By Omega Men 26 (under the guidance of writer Todd Klein and artist Shawn McManus) these super heroics are overshadowed as X’Hal slips into insanity, a reminder of her roots as a traumatized product of mad science. Her physical appearance becomes twisted and gloomy. No longer the radiant beauty from NTTA 1, her power-gorging ways turn her into a fiery, pock-marked, dirigible-dwarfing monster. Auron fares no better. He becomes a flying molten warrior with rippling muscles and a bloated ego matched only by his grotesque mother. Together X’Hal and son terrorize the universe destroying everything in sight. The religious unity created by the goddess is replaced by infectious dread.

In OM 35 the Omegan Primus/Artin crushes the rampage by scattering X’Hal’s physical form across the Vegan star system. The schizoid guerilla’s defensive strategy involves weaponizing an ancient Psion contraption previously used as a starship’s power source. The modest gizmo is called an Orlac device. It resembles a human heart crammed with tiny electric cables. It combines elements of complex engineering and mysterious energy conduction that are similar to the forces which gave X’Hal super powers. There’s poetic justice when the maniacal goddess is tranquilized by the same science that turned her into a hulking threat, but this isn’t what makes X’Hal remarkable.
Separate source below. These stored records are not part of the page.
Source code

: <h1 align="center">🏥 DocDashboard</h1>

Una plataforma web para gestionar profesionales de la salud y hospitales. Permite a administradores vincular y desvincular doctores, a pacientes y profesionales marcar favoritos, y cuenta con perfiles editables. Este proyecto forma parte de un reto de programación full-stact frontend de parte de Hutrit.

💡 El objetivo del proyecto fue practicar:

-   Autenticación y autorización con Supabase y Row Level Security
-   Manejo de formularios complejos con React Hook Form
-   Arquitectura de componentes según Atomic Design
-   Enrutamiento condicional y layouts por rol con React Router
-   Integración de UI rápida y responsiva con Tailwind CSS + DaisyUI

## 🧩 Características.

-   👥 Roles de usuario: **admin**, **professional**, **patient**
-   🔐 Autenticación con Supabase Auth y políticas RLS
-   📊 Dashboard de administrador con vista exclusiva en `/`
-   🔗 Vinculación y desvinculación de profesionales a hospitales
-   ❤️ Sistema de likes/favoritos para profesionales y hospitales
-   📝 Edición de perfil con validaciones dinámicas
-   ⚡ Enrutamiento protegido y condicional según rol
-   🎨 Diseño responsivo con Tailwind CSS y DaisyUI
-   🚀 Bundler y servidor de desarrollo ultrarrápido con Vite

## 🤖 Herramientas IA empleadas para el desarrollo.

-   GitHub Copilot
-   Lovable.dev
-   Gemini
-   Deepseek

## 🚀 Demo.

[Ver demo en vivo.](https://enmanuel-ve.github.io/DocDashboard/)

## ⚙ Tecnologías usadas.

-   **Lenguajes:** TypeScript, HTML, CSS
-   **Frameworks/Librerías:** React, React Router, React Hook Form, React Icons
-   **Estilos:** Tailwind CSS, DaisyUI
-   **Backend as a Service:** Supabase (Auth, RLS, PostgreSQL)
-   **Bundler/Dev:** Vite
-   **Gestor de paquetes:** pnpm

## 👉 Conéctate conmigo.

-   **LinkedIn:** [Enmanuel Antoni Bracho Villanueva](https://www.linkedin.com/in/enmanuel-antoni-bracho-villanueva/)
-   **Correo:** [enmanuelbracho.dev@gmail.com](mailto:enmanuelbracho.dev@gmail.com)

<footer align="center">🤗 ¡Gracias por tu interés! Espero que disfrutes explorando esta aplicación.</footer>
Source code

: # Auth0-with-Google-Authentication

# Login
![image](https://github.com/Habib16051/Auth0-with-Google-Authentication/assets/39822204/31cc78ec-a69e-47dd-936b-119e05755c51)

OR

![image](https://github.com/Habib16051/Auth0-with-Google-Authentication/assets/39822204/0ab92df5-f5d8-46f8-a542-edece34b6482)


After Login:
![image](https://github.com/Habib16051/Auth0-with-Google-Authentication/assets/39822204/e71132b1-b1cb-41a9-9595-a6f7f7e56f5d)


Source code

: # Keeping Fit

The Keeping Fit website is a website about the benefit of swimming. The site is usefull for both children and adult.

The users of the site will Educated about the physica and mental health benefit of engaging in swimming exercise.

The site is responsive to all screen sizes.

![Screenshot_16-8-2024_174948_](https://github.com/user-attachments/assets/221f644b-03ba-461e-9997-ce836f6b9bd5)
From the moment of her resurrection she began to inhabit outer space where she rarely ever made direct personal contact with mortals. Consequently, most Vegans viewed her in the same way that Earth people view the Christian god. Long before Primus/Artin’s crafty attack, to Vegans X’Hal was everywhere in everything. Physically and conceptually the attack’s outcome gives the goddess a strange new omnipotence. By consciously asserting dominance over the immortal, Primus/Artin’s dematerialization of X’Hal is a form of blasphemy. Yet by abstaining from murder—by letting the goddess disperse as an endless living mass of scattered micro-particles—Primus/Artin helps her to become exactly what the Vegans need her to be. Invisibility brings X’Hal and her followers together forever.